Let f be the function with value 0 on the interval (0,1/3), value 1/2 on the interval [1/3,2/3], and value 1 on the interval (2/3,1); here the interval (a,b) is (0,1).

This function f is NOT constant on the whole interval (0,1) (there is no one single number C such that f(x) = C for each x in (0,1)). But f certainly has f'(x) = 0 for all x in the three intervals (0,1/3), (1/3,2/3), and (2/3,1). So why doesn't it contradict the theorem? Because it is not differentiable (in fact, not even continuous) at x=1/3 and at x=2/3.

Things can get worse. A fascinating example is Cantor's "Devil's Staircase." This is the CONTINUOUS function with graph

This function is defined as follows: for all x in the interval [1/3,2/3], f(x) =1/2; for x in [1/9,2/9], f(x) = 1/4; for x in [7/9,8/9], f(x)=3/4, etc. etc. Again f'(x)=0 for each x in the interior of each of the intervals in its definition, and the sum of all the lengths of the intervals is 1. (It can be written as the sum of a geometric series, for those of you who know about geometric series.)

Yet clearly this f is not constant.
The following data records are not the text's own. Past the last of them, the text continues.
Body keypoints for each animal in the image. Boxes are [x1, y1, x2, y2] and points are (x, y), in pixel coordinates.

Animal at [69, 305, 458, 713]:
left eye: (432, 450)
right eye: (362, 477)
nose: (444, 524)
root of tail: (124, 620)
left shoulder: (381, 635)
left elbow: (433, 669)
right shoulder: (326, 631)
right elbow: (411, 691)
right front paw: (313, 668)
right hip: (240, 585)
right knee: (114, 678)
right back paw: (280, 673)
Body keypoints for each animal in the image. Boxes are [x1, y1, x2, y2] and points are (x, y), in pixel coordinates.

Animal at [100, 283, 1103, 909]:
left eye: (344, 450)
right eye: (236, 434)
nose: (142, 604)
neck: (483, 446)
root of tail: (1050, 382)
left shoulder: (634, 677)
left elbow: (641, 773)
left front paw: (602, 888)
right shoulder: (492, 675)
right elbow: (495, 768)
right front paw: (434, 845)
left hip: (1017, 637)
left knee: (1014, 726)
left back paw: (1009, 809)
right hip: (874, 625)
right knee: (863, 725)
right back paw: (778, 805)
The important fact is that although f is continuous, it is not differentiable at ALL points in (0,1)-- in advanced calculus courses, students can prove that f is not differentiable at the endpoints of the intervals in its definition, as well as that f is continuous. So this f is not a counterexample to Theorem 1c. And in fact, there are no counterexamples, since it is a true theorem.
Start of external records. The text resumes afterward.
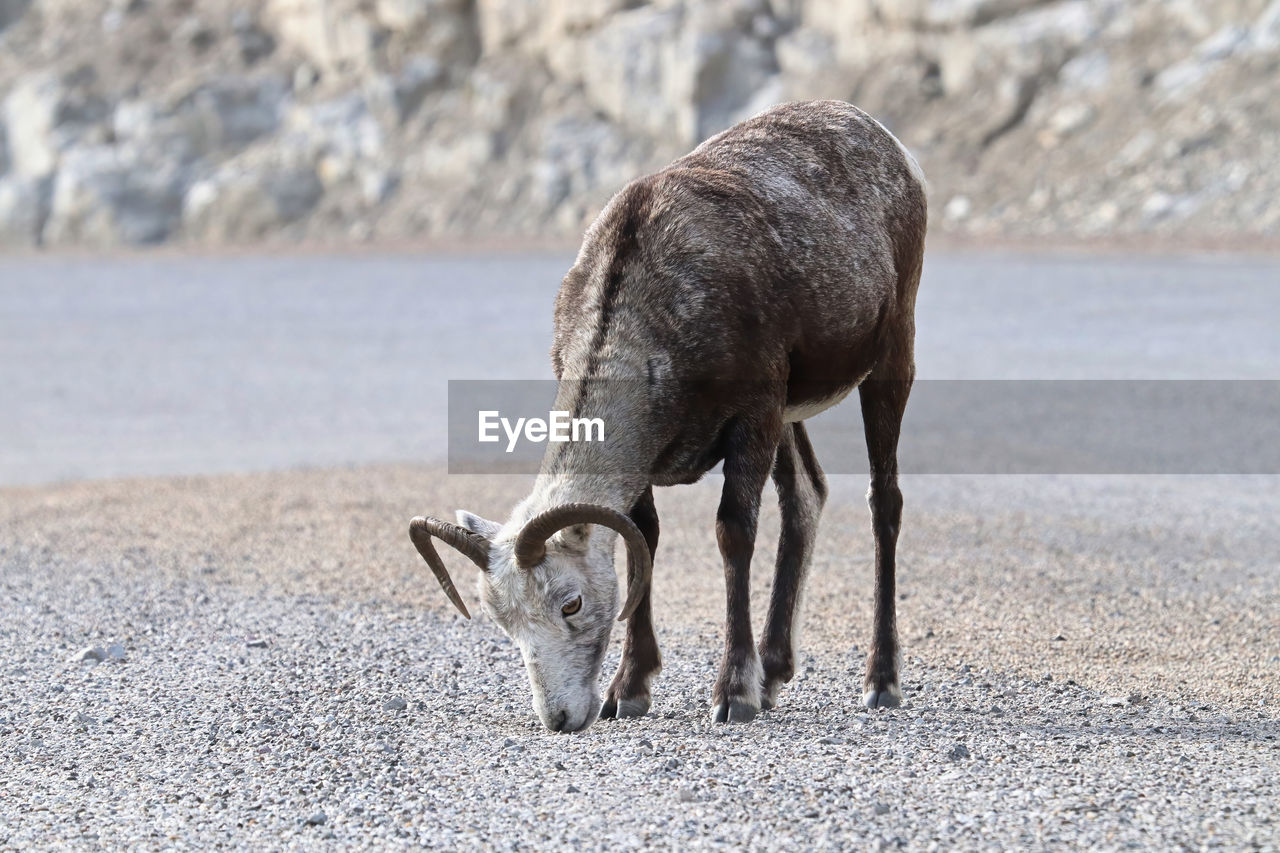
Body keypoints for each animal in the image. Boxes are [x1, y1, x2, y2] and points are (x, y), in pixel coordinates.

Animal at [414, 96, 926, 727]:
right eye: (500, 618)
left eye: (571, 603)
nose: (560, 719)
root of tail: (887, 142)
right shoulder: (665, 459)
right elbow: (646, 540)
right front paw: (628, 691)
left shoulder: (753, 419)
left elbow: (733, 533)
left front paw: (732, 695)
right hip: (792, 415)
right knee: (807, 494)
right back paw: (775, 673)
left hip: (889, 359)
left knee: (885, 503)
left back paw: (879, 682)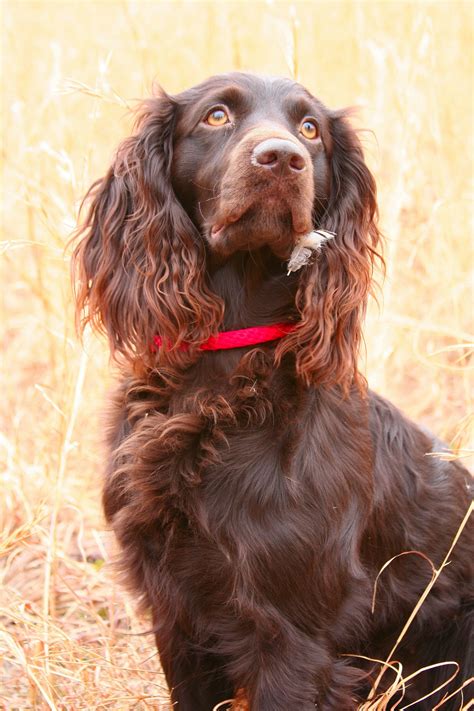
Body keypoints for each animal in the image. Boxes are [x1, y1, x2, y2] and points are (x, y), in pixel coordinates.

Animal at [72, 73, 472, 711]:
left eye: (310, 129)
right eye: (216, 116)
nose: (282, 158)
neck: (225, 372)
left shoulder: (290, 637)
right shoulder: (176, 616)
Theorem 1c is proved as a special case of a more general theorem:

The Mean Value Thereom: Suppose a function f is continuous on the closed interval [a,b] and differentiable on the open interval (a,b). Then there is a number c in (a,b) such that the slope of the graph of f at the point (c,f(c)), namely f'(c), is equal to the slope of the line connecting the endpoints (a,f(a)) and (b,f(a)) of the graph, namely (f(b)-f(a))/(b-a).

In the example above, there are in fact not just one but three numbers c for which the conclusion holds. Two of them are shown, as dots on the x-axis, and the tangent lines for those values of c can indeed be seen to be parallel to the line joining the endpoints.

Assignment: Find the third c (approximately), by finding a third parallel tangent line and the point on the x-axis below its point of tangency.

The Mean Value Theorem says that there is at least one specific point at which the instantaneous rate of change is the same as the average rate of change over the interval. In other words, if you drive 120 miles in 2 hours, then at least once during that time you were driving exactly 60 miles per hour ( = difference in position f(b)-f(a) (120 miles)/difference in time b-a (2 hours).

To prove Theorem 1c, you apply the Mean Value Theorem, using an arbitrary interval [a,b]. The Mean Value Theorem then says that there is some c between a and b such that f'(c) = (f(b)-f(a)/(b-a). But f'(x) is always 0, by assumption! Therefore f(b) must equal f(a). Since b is completely arbitrary, it says f(b) = f(a) for every single number b. That means f is constant.

To prove the Mean Value Theorem is indeed beyond the scope of this course! It is proved, however, in Math 151. Ask your Lecturer for a proof if you are interested.